Takeaway: Meg Greene’s company is kicking off a full intranet portal revamp.
I’ve gone dark for a while as our project languished and stumbled, awaiting buy-in from members of the IT organization and for hardware to arrive in house in order to deliver on the proof of concept solution for an organizational Knowledge Base. The design for the Knowledge Base is that it will allow teams to search for help information across a number of document and web content sources. After several weeks of lag, we are now on track to deliver.The time it’s taken to get hardware in-house has afforded the organization some time to adjust to the notion of embracing new technology and the business teams are hungry for it. So, we are launching not only the smaller scoped proof of concept which was to be the “appetizer,” but are now also kicking off the full intranet portal revamp, which is the “main entrée” project that will allow for some of the line of business needs to be met. We have committed to using SharePoint for the intranet and associated web application solutions, and so need to build some core knowledge of that product in-house. That experience doesn’t exist today - not in IT teams, and not in business groups. So, bids are being solicited to some local consulting vendors who can bring SharePoint depth expertise to the company. They will assist IT operational and application servicing teams with implementing the infrastructure and architectural design, and will potentially take on a much broader consulting role, helping to build governance plans, train users, etc.

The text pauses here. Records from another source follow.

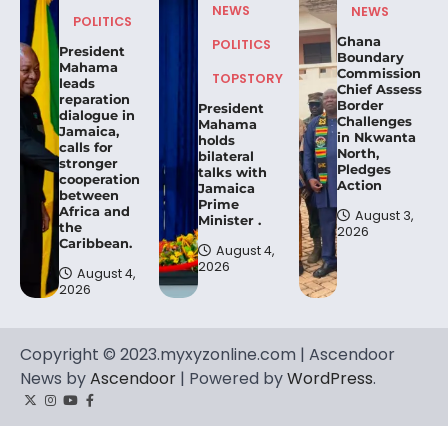
NEWS
NEWS
POLITICS
Ghana
POLITICS
President
Boundary
Mahama
Commission
TOPSTORY
leads
Chief Assess
reparation
Border
President
dialogue in
Challenges
Mahama
Jamaica,
in Nkwanta
holds
calls for
North,
bilateral
stronger
Pledges
talks with
cooperation
Action
Jamaica
between
Prime
Africa and
August 3,
Minister .
the
2026
Caribbean.
August 4,
2026
August 4,
2026
Copyright © 2023.myxyzonline.com | Ascendoor
News by
Ascendoor
| Powered by
WordPress
.
Twitter
Instagram
YouTube
Facebook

So, with all of this in play, the primary project work for 2012 is kicking off. There is still the need to populate the Active Directory with employee data in order to reap the benefits of the integrated ‘stack’ of Microsoft products where AD data is surfaced in SharePoint people profiles, search, and organizational trees. The AD project has been in the wings waiting for approval and resourcing, and will need to be kicked off in the next several weeks.
A team in IT has been deemed the ownership group for management and administration of SharePoint, and members of that team are attending training, reading books and searching online to learn about details regarding installation and administration of SharePoint.
The advisory committee that was formed early on to solicit input on what types of communication issues the company faced - which informed our choice of using SharePoint as a tool to help meet those needs - is now moving into a pre-implementation role and will begin defining a taxonomy and navigation map for the new company home page and site structure.
The biggest difficulty has been working through organizational alignment and ownership issues prior to this point. Thankfully, that has been settled and we are now on our way toward moving ahead at full speed.